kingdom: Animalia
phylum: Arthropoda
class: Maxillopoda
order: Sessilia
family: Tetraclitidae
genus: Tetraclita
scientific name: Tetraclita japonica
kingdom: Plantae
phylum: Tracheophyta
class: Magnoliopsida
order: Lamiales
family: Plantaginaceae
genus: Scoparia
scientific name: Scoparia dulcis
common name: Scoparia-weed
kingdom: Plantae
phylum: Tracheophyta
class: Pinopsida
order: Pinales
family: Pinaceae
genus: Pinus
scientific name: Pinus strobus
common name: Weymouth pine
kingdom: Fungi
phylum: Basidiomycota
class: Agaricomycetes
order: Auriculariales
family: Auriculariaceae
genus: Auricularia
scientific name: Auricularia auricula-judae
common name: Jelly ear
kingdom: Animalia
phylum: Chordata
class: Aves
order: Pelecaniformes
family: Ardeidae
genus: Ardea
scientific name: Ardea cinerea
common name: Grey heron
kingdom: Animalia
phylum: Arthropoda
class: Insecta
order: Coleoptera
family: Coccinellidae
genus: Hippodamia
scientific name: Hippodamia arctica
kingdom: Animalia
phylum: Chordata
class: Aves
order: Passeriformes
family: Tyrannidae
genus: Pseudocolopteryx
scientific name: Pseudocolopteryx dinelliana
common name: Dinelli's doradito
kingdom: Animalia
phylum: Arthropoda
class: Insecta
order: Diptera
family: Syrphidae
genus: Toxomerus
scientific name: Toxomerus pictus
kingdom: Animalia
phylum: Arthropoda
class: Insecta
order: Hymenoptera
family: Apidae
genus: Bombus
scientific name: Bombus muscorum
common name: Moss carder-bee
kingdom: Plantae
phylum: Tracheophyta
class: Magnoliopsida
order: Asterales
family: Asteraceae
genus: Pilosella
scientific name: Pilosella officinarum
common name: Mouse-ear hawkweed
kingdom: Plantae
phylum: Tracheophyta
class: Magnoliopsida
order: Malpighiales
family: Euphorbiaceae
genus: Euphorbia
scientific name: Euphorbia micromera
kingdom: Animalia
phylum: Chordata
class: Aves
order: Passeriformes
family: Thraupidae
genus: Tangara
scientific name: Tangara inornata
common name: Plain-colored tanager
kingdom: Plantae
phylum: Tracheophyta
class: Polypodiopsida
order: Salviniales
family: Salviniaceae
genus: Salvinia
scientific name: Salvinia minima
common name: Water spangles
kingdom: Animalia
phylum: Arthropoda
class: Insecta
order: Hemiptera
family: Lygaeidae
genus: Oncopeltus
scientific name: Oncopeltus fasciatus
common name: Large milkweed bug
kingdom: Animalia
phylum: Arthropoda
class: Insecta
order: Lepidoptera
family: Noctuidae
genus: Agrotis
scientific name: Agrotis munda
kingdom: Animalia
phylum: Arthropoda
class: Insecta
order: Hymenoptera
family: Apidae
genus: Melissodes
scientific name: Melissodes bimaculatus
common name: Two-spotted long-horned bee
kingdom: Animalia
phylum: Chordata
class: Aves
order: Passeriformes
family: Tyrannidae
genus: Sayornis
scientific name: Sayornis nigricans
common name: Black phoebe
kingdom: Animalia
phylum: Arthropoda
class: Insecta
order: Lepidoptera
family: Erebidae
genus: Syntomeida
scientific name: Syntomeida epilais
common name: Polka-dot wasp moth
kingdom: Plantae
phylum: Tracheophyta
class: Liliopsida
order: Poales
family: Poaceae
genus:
· · · · ·
## Given problem:
Repeat every line of the listing above word for word, from the first line to the last.

## Response for this exercise:
kingdom: Animalia
phylum: Arthropoda
class: Maxillopoda
order: Sessilia
family: Tetraclitidae
genus: Tetraclita
scientific name: Tetraclita japonica
kingdom: Plantae
phylum: Tracheophyta
class: Magnoliopsida
order: Lamiales
family: Plantaginaceae
genus: Scoparia
scientific name: Scoparia dulcis
common name: Scoparia-weed
kingdom: Plantae
phylum: Tracheophyta
class: Pinopsida
order: Pinales
family: Pinaceae
genus: Pinus
scientific name: Pinus strobus
common name: Weymouth pine
kingdom: Fungi
phylum: Basidiomycota
class: Agaricomycetes
order: Auriculariales
family: Auriculariaceae
genus: Auricularia
scientific name: Auricularia auricula-judae
common name: Jelly ear
kingdom: Animalia
phylum: Chordata
class: Aves
order: Pelecaniformes
family: Ardeidae
genus: Ardea
scientific name: Ardea cinerea
common name: Grey heron
kingdom: Animalia
phylum: Arthropoda
class: Insecta
order: Coleoptera
family: Coccinellidae
genus: Hippodamia
scientific name: Hippodamia arctica
kingdom: Animalia
phylum: Chordata
class: Aves
order: Passeriformes
family: Tyrannidae
genus: Pseudocolopteryx
scientific name: Pseudocolopteryx dinelliana
common name: Dinelli's doradito
kingdom: Animalia
phylum: Arthropoda
class: Insecta
order: Diptera
family: Syrphidae
genus: Toxomerus
scientific name: Toxomerus pictus
kingdom: Animalia
phylum: Arthropoda
class: Insecta
order: Hymenoptera
family: Apidae
genus: Bombus
scientific name: Bombus muscorum
common name: Moss carder-bee
kingdom: Plantae
phylum: Tracheophyta
class: Magnoliopsida
order: Asterales
family: Asteraceae
genus: Pilosella
scientific name: Pilosella officinarum
common name: Mouse-ear hawkweed
kingdom: Plantae
phylum: Tracheophyta
class: Magnoliopsida
order: Malpighiales
family: Euphorbiaceae
genus: Euphorbia
scientific name: Euphorbia micromera
kingdom: Animalia
phylum: Chordata
class: Aves
order: Passeriformes
family: Thraupidae
genus: Tangara
scientific name: Tangara inornata
common name: Plain-colored tanager
kingdom: Plantae
phylum: Tracheophyta
class: Polypodiopsida
order: Salviniales
family: Salviniaceae
genus: Salvinia
scientific name: Salvinia minima
common name: Water spangles
kingdom: Animalia
phylum: Arthropoda
class: Insecta
order: Hemiptera
family: Lygaeidae
genus: Oncopeltus
scientific name: Oncopeltus fasciatus
common name: Large milkweed bug
kingdom: Animalia
phylum: Arthropoda
class: Insecta
order: Lepidoptera
family: Noctuidae
genus: Agrotis
scientific name: Agrotis munda
kingdom: Animalia
phylum: Arthropoda
class: Insecta
order: Hymenoptera
family: Apidae
genus: Melissodes
scientific name: Melissodes bimaculatus
common name: Two-spotted long-horned bee
kingdom: Animalia
phylum: Chordata
class: Aves
order: Passeriformes
family: Tyrannidae
genus: Sayornis
scientific name: Sayornis nigricans
common name: Black phoebe
kingdom: Animalia
phylum: Arthropoda
class: Insecta
order: Lepidoptera
family: Erebidae
genus: Syntomeida
scientific name: Syntomeida epilais
common name: Polka-dot wasp moth
kingdom: Plantae
phylum: Tracheophyta
class: Liliopsida
order: Poales
family: Poaceae
genus:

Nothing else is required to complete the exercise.